I don't remember now what the impetus was for me to pull Syvia Townsend Warner's The Flint Anchor down from my library's shelves last week. I'm sure I saw a reference to her somewhere and the name clicked as someone I've seen mentioned on blogs (I'm guessing Simon was the mentioner). No doubt I looked her up in the catalog, saw what we owned and then went looking for more information. When the lone Amazon reviewer of this novel calls all of Warner's books "superb" and this one specifically one of her "two masterpieces" then her work is obviously something I need to explore.

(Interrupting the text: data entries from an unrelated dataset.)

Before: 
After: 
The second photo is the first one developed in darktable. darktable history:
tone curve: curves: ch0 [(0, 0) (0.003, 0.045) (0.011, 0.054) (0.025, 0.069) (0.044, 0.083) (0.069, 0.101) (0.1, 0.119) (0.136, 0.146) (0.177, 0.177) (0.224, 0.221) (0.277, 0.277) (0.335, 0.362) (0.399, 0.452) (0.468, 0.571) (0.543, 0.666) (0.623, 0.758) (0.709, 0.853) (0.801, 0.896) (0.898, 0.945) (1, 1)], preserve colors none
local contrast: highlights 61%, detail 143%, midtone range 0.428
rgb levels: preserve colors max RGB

Sylvia Townsend Warner was an English novelist and poet who worked in a munitions factory during WWI. She gained fame in the 1920s with her first novel Lolly Willowes about a woman who "moves to a country village to escape her controlling relatives and takes up the practice of witchcraft." It should be enough that not only did Virago publish her work but that now NYRB does. Definitely need to sit up and listen now. But is The Flint Anchor the best place to start? My library only owns this, a book of short stories and a biography by her and several of her translations of Marcel Proust.
The Flint Anchor appears to be her last book which was published in 1954, and while the subject matter seems somewhat dour the reviews I've read in the New York Times are very favorable.

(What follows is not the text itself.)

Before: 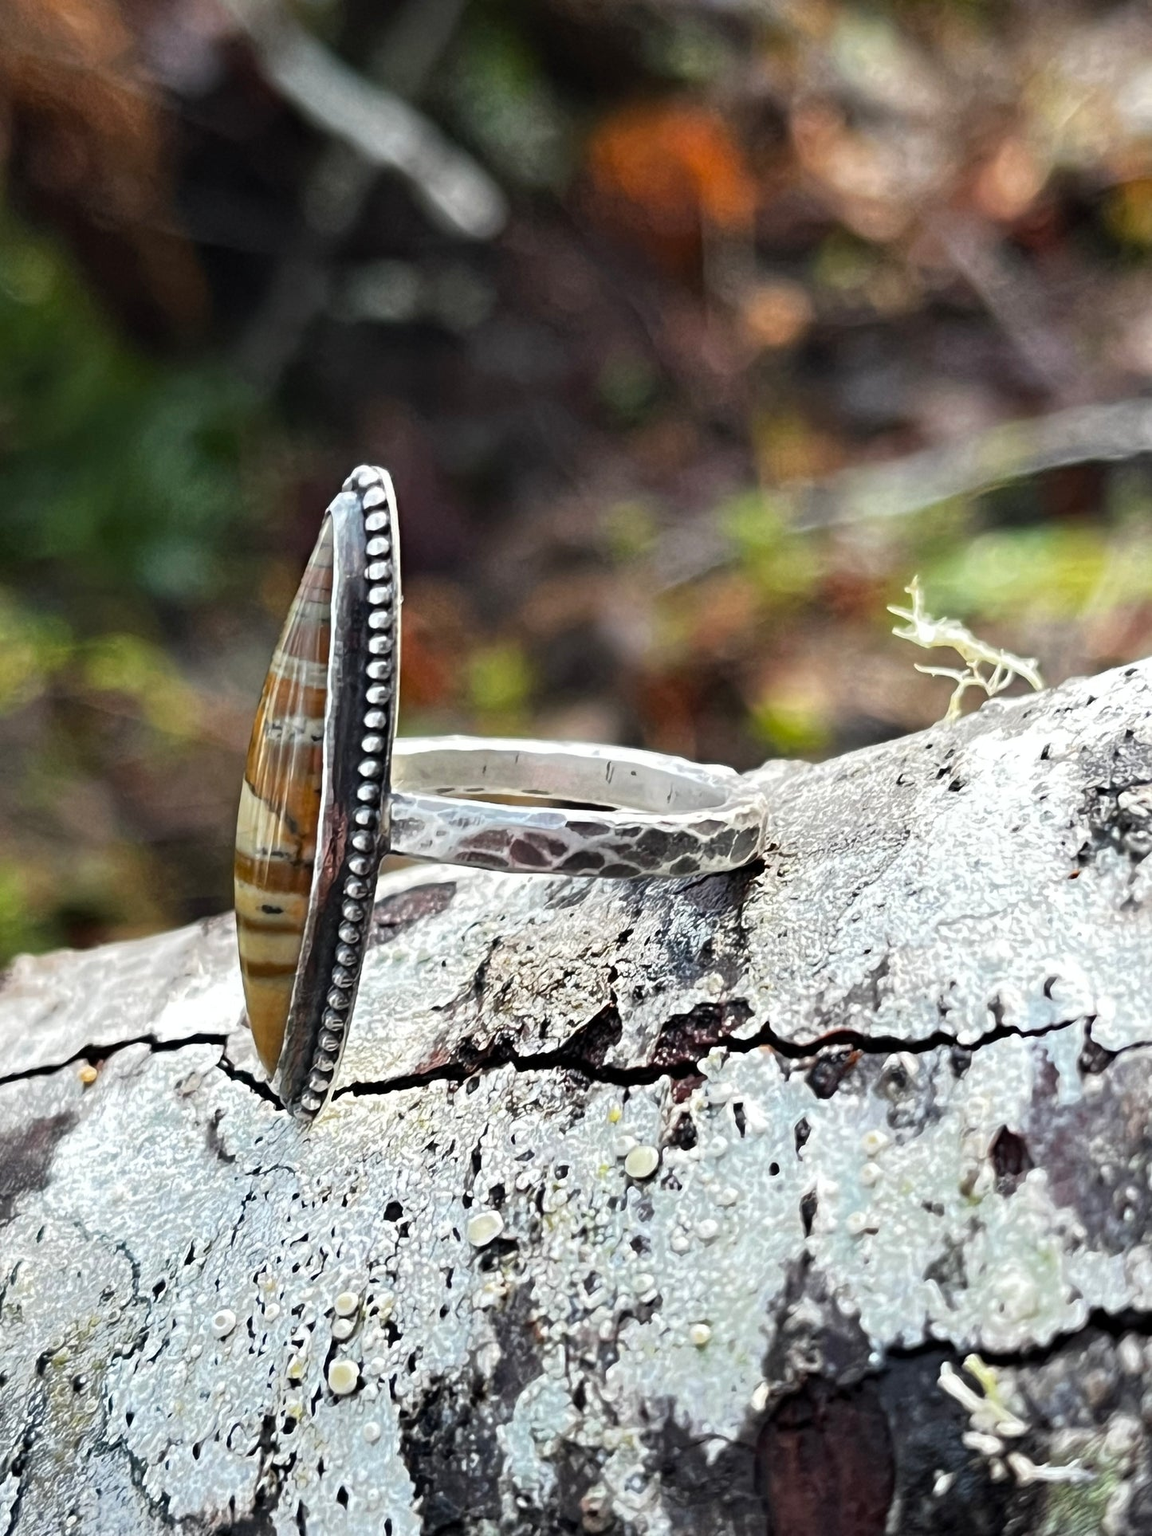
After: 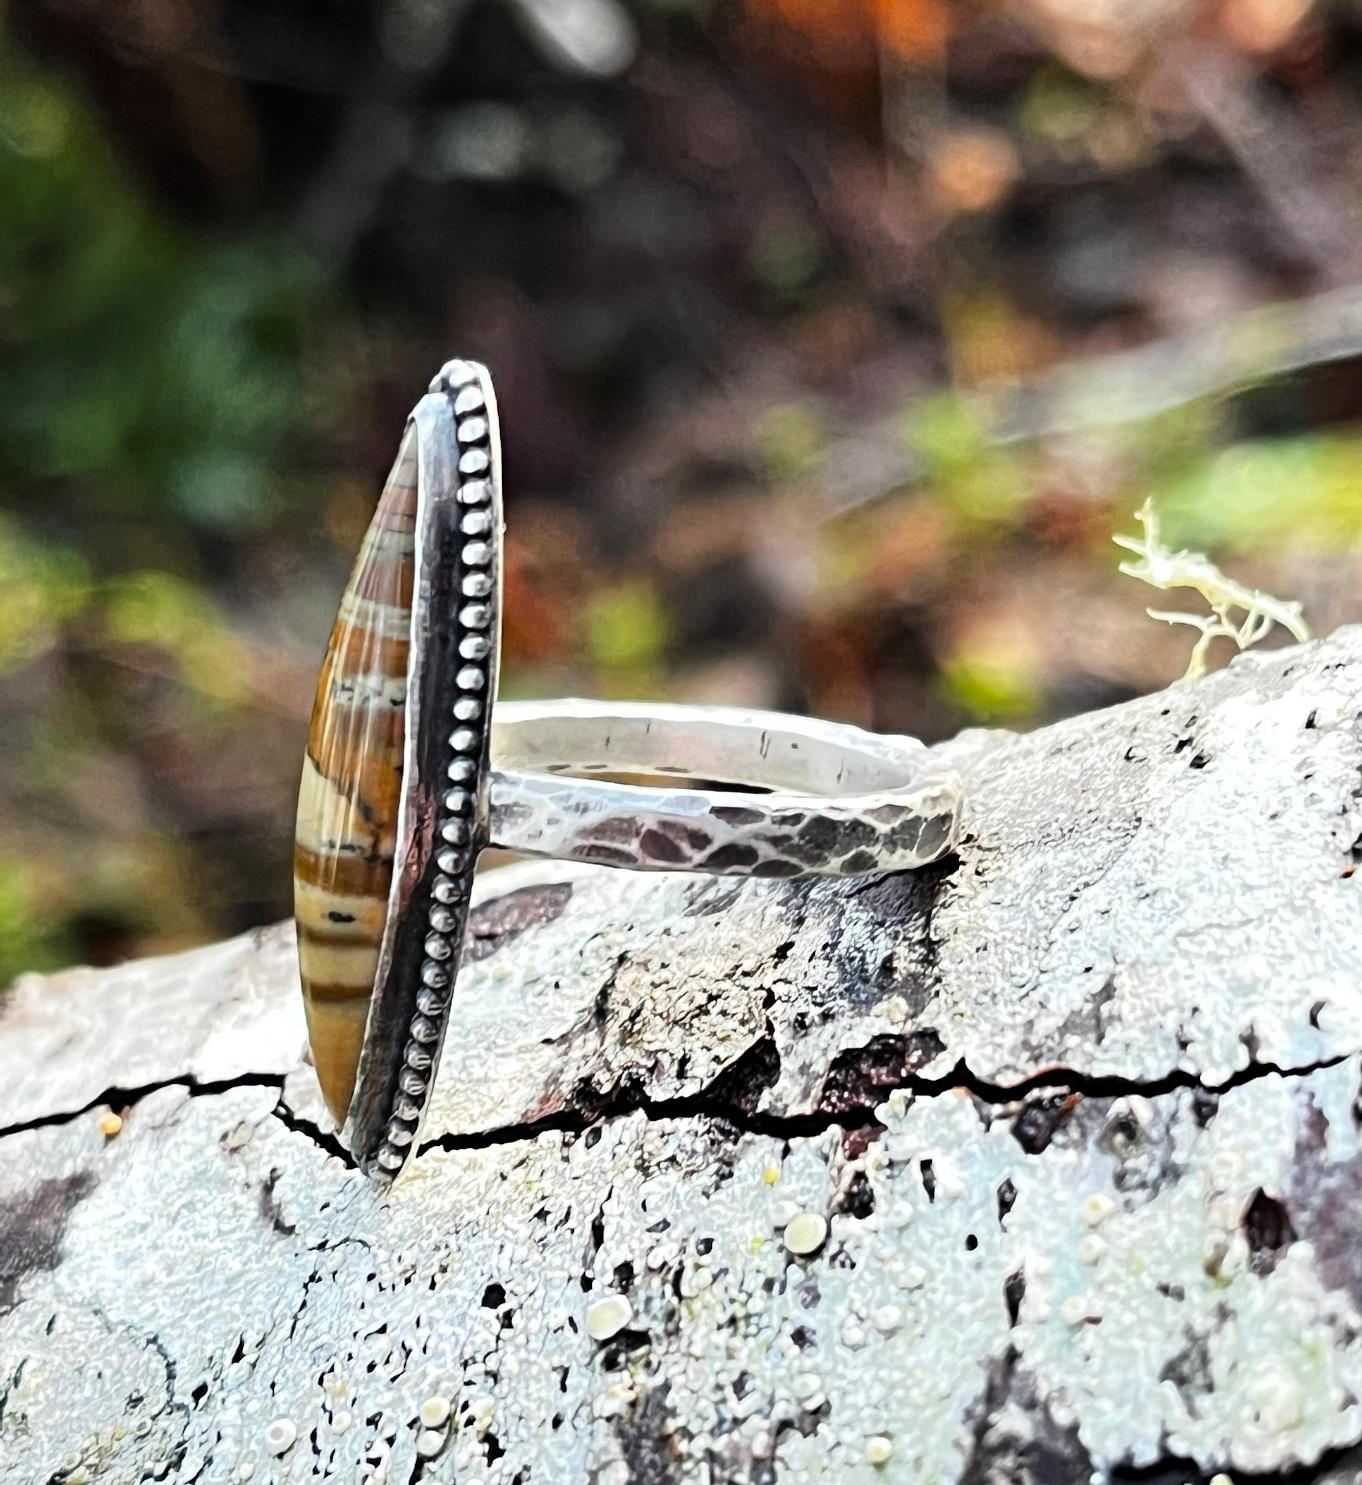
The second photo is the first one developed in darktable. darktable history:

"Satirical, witty, cheerfully grim about the prevalence of of knavery and folly, Miss Warner's comedy in intellectually amusing without being humorous."
This is one of Warner's historical novels about a Victorian family, which spans the life of one man and his wife and follows the fortunes of their children over the course of time as they grow up and mature. It sounds as though Warner excels in creating convincing and timeless character studies.

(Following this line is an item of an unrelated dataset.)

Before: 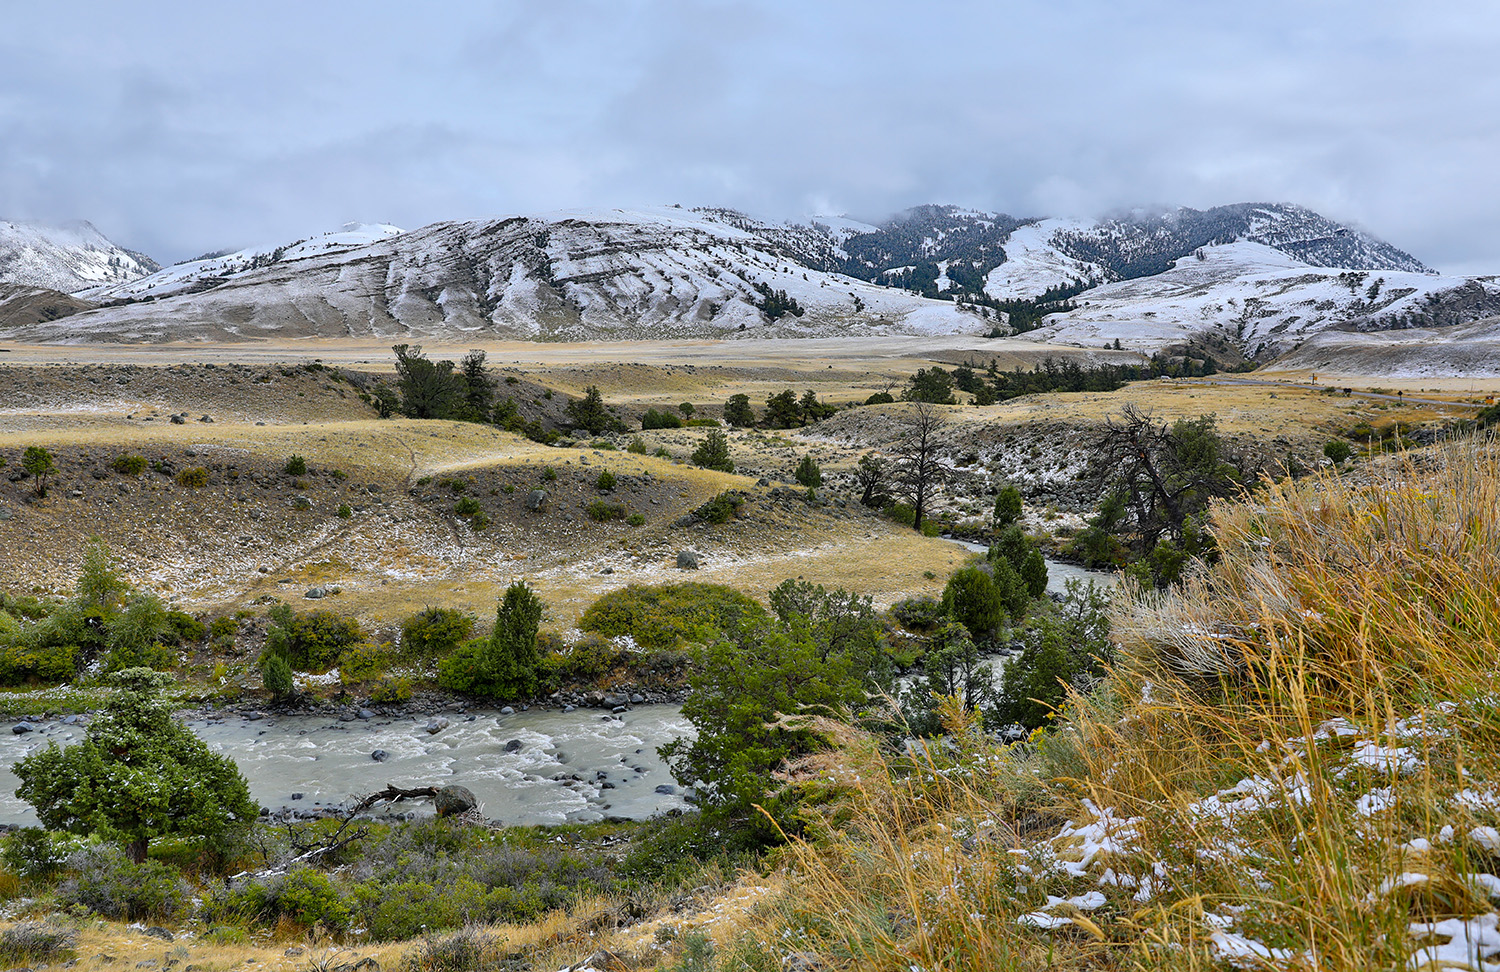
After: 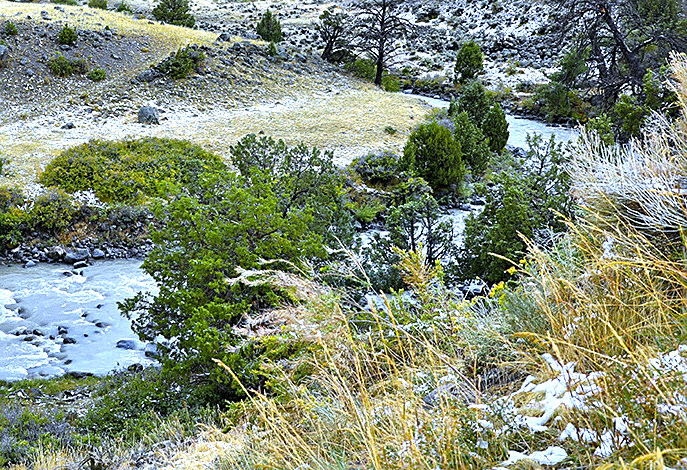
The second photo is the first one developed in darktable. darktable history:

"The Flint Anchor is a satire that flirts with fantasy. Miss Warner has made no effort at realism, has included many blithely improbable events and circumstances and has left the historical background against which the Barnard family lived nearly a blank. Except for the greater power of the head of the family, the greater importance of conventions and the greater role of religious observances, the Barnard family's story might take place in the present century."
In a way this story doesn't sound like one I would normally pick up, but I am strangely intrigued by the element of fantasy which seems to run through her books. Whose read her? And which book is her best?